Editorial

自分の無力さを日々痛感するとともに、
「結局は人とのつながりである」と実感する。

佐田 竜一
天理よろづ相談所病院 総合診療教育部

 指導医として研修医に適切な知識や態度を指導する立場である私は、毎日発生する日常の疑問(clinical question:CQ)を解決することの難しさを、日々感じます。できることなら、誰かに的確で明快な「答え」を教えてもらって、それを研修医とシェアできれば、こんなに楽なことはないのに……と思う手抜き指導医です。しかし、そういった手抜きの方法は、残念ながら(現時点では)なく、患者さんへの最善の医療を知るために、毎日教科書やパソコンを手に悪戦苦闘しています。そうした私自身の苦闘をサポートできないか(というか自分の助けにならないか)という疑問(CQ?)をもとに、この企画を立ち上げました。

 多くの素晴らしい先生方にご執筆いただき、私のCQに答えとも言うべき明るい光が差し込んできたことに、心より感謝申し上げます。自分1人ではこのCQを解決することはできませんでしたが、拝読した直後から「使えるスキルやツールが目白押しだ!」と感動しました。本当に、これらすべての稿をご参照いただき、明日からの自己研さんに役立てていただきたいですし、自分も役立てたいと思います。

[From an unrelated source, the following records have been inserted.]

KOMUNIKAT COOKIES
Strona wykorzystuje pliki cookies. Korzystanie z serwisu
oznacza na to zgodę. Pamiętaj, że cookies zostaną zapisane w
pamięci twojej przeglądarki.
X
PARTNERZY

 そのうえで、個人的な感想を述べることをお許しいただければ、清田雅智先生(p.21)の「高山の圧痛点」についての壮大なケースレポートを含むreviewに大変感銘を受けました。偉大な先生方が日々積み重ねていらっしゃる、経験に基づく知の収集技術をぜひ真似したい、と強く感じました。私は現在の勤務先で、CQを解決するメールを定期的にレジデント宛に配信していますが、自分の知の洗練スキルの不十分さを痛感しました。そして、清田先生の論文にもありましたが、「人的ネットワークこそ最良の検索源」であることを、本企画を通して実感できました。自分は無力ですが、人と人とのつながりで、このような壮大なCQも解決可能なのだと……。

 また、佐藤寿彦先生(p.65)の「人工知能(artificial intelligence:AI)」と近未来の医療についてのreviewも、きわめて刺激的でした。AIは、あくまで診療や自らの疑問解決の一助であり、われわれの悩みをすべて解消してくれる(ないしは医師としての能力をスポイルする)ものではないようです。結局のところ、

自らに毎日降ってくるCQを洗練させ、
CQを成書や文献をもとに解決しつつ、批判的吟味により自分の患者さんに外挿可能か検討し、
こういった知の洗練を毎日たゆまず行う

という本特集における一連の流れは、少なくとも今後数十年は必要になりそうです。残念だと言うべきか、少しホッとしたと言うべきか……。